Retype the excerpt below on instant porridge made with mung bean, word for word and in full.

• _TEXT EXCERPT_
• • • • •
Bulgur production and consumption are increased due to its low cost, long shelf life, ease of preparation, taste, color, flavor, aroma, texture, high nutritional and economic values, also it contain protein, fat, carbohydrate, ash, fiber, calcium and iron [11].
Cereals with legumes are considered complementary to nutritional quality due to the higher content of high biological value proteins [12]. Therefore, this research aims to prepare instant porridge formulas by adding soaked and germinated mung bean with some vegetables and estimating their chemical, physical, technological quality and sensory properties of the resulting porridge.
2. Materials and Methods
2.1. Materials
Raw Materials and Ingredients
Wheat bulgur, tomato, potato, carrot, black pepper, coriander, cumin, salt, onion and garlic powder were purchased from local market, Giza, Egypt. Mung bean Varity (Giza 1) was obtained from legume research department, Field Crops Research Institute, Agricultural Research Center.
2.2. Methods
2.2.1. Soaking and Germination Process of Mung Bean
Mung bean was sorted and washed with tap water, then soaked for 12 hr. at room temperature. The soaked mung bean was placed in wet cloth and left for germination 48 hr. at room temperature Yasmin et al. [13].
Unsoaked, soaked and germinated mung bean were cooked in boiling water at 100˚C for 45 min for unsoaked and 30 min for soaked and germinated mung bean then washed in cold water, then dried with hot air flow using air oven at 65˚C in the first four hours and then reduced to 50˚C till completely drying until constant weight. The dried samples were ground into powder using a grinder and sieved (250 micron) for identical size particles, then packed in polyethylene bags and kept in deep freezer for till using.
• • • • •
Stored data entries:
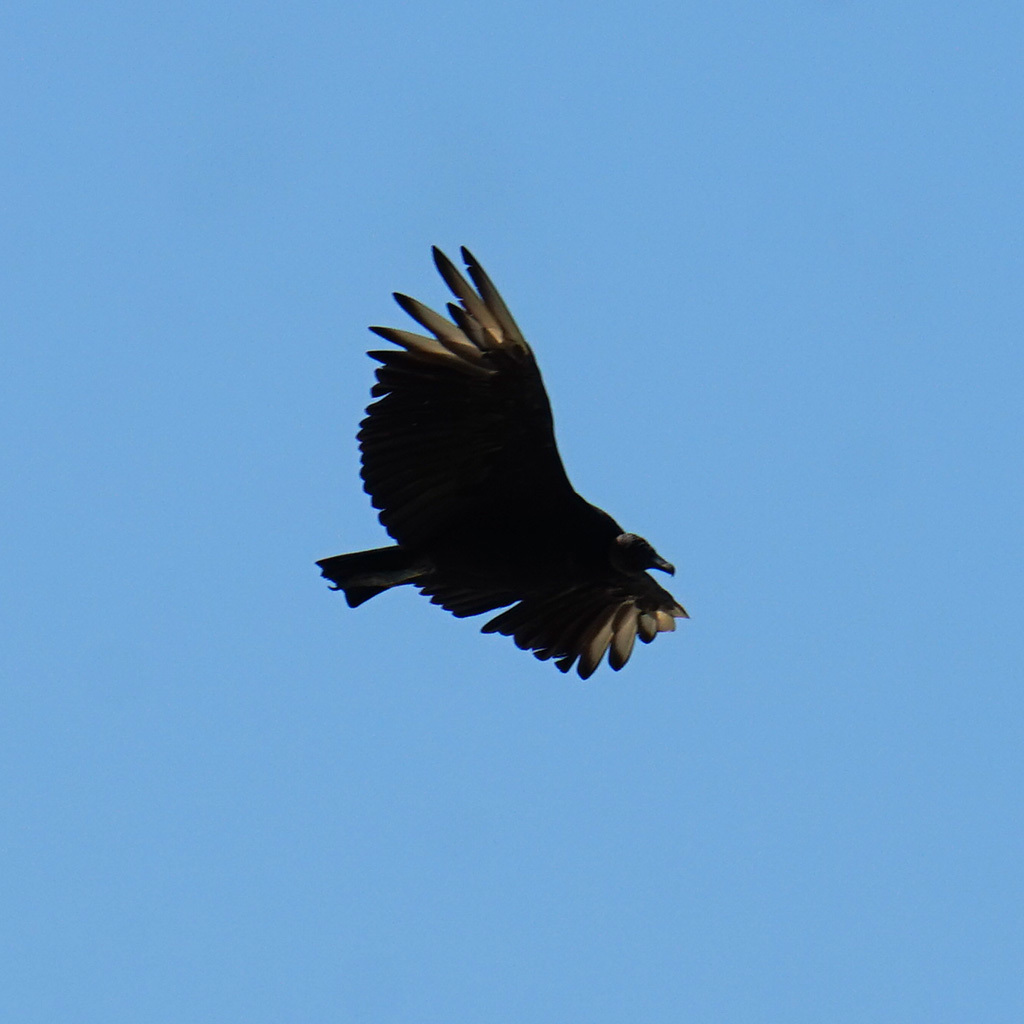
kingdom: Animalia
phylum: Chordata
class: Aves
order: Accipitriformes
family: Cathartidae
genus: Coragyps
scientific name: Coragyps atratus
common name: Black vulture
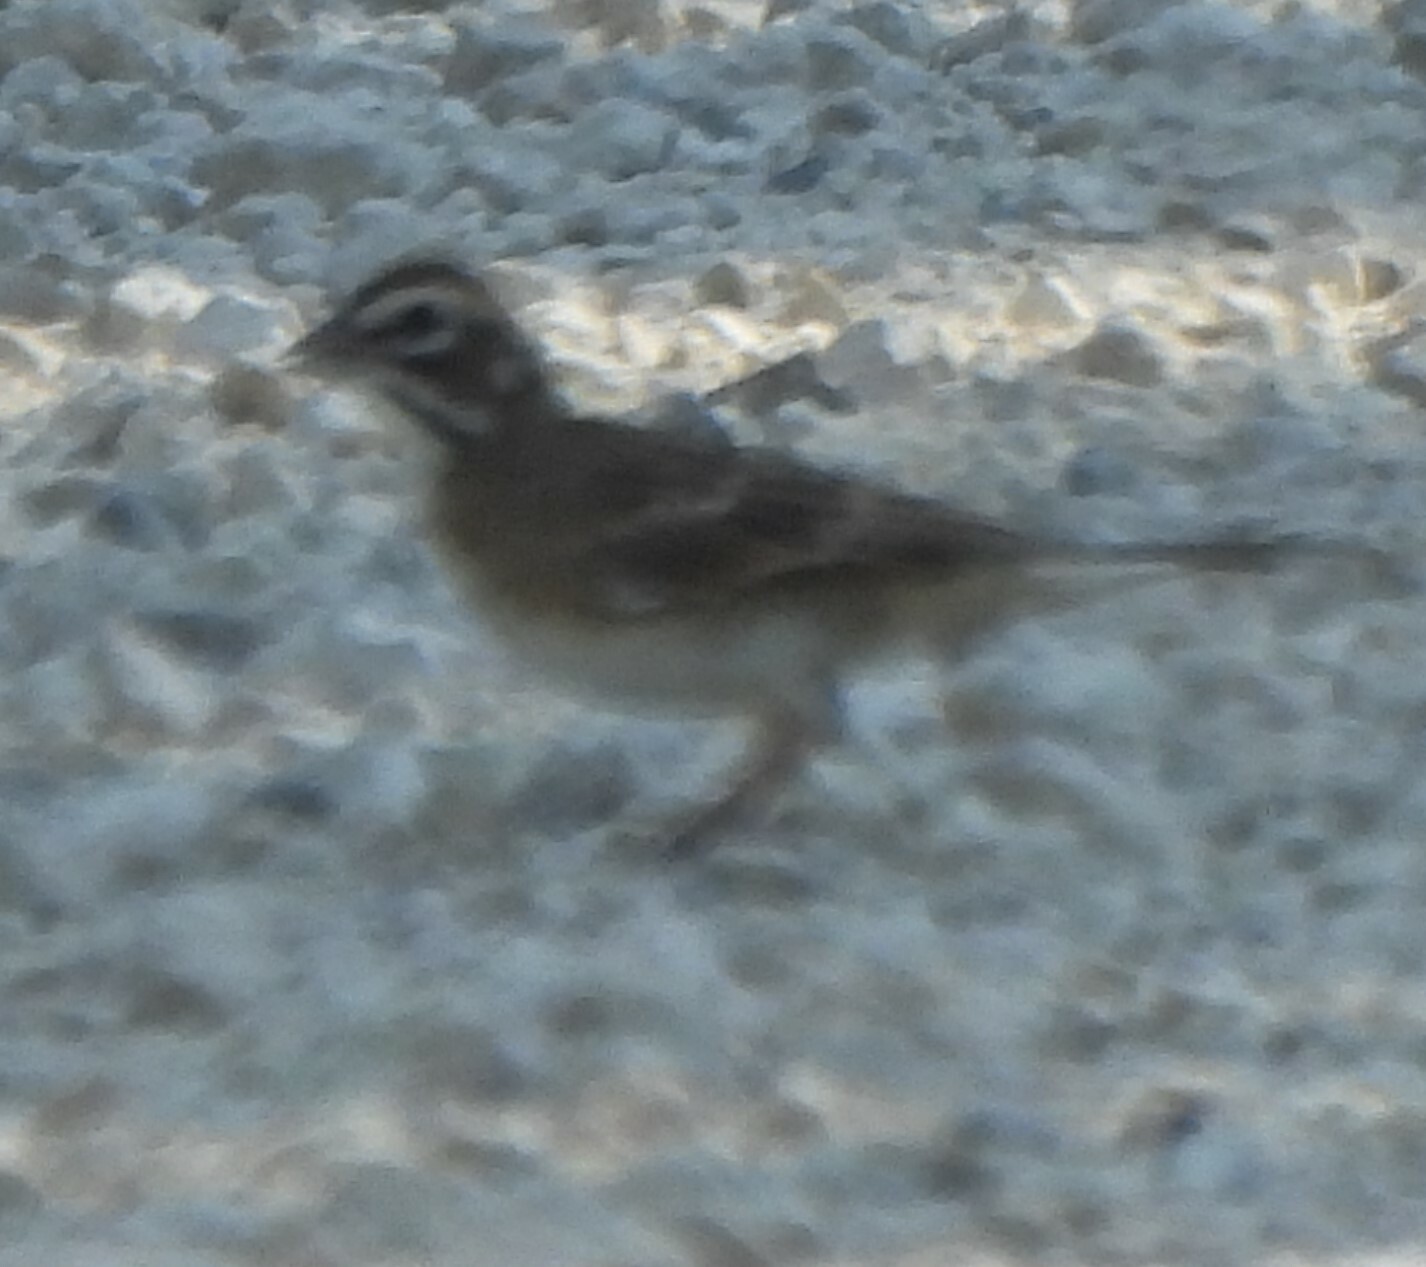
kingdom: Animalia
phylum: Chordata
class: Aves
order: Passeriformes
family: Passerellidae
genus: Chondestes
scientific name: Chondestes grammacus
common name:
• • • • •
• _WRITTEN RESPONSE_
Bulgur production and consumption are increased due to its low cost, long shelf life, ease of preparation, taste, color, flavor, aroma, texture, high nutritional and economic values, also it contain protein, fat, carbohydrate, ash, fiber, calcium and iron [11].
Cereals with legumes are considered complementary to nutritional quality due to the higher content of high biological value proteins [12]. Therefore, this research aims to prepare instant porridge formulas by adding soaked and germinated mung bean with some vegetables and estimating their chemical, physical, technological quality and sensory properties of the resulting porridge.
2. Materials and Methods
2.1. Materials
Raw Materials and Ingredients
Wheat bulgur, tomato, potato, carrot, black pepper, coriander, cumin, salt, onion and garlic powder were purchased from local market, Giza, Egypt. Mung bean Varity (Giza 1) was obtained from legume research department, Field Crops Research Institute, Agricultural Research Center.
2.2. Methods
2.2.1. Soaking and Germination Process of Mung Bean
Mung bean was sorted and washed with tap water, then soaked for 12 hr. at room temperature. The soaked mung bean was placed in wet cloth and left for germination 48 hr. at room temperature Yasmin et al. [13].
Unsoaked, soaked and germinated mung bean were cooked in boiling water at 100˚C for 45 min for unsoaked and 30 min for soaked and germinated mung bean then washed in cold water, then dried with hot air flow using air oven at 65˚C in the first four hours and then reduced to 50˚C till completely drying until constant weight. The dried samples were ground into powder using a grinder and sieved (250 micron) for identical size particles, then packed in polyethylene bags and kept in deep freezer for till using.